RECORDED DATA
___

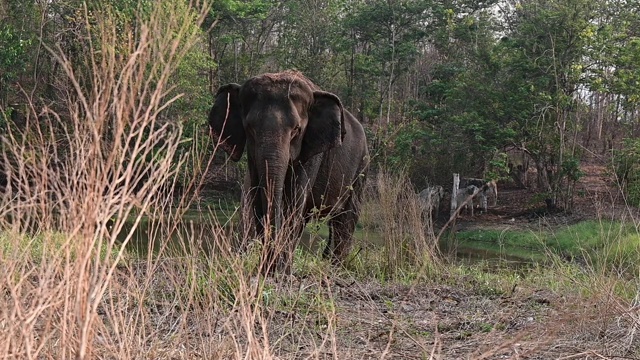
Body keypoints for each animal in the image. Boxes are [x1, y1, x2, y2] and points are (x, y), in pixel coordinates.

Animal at [210, 69, 370, 272]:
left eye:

___

EXERCISE
Retype the listing above exactly, pictures excluded.

RESPONSE FOR THIS EXERCISE
Body keypoints for each animal in the image. Boxes are [x1, y1, x2, y2] and points are (x, y), in pixel coordinates.

Animal at [210, 69, 370, 272]:
left eye:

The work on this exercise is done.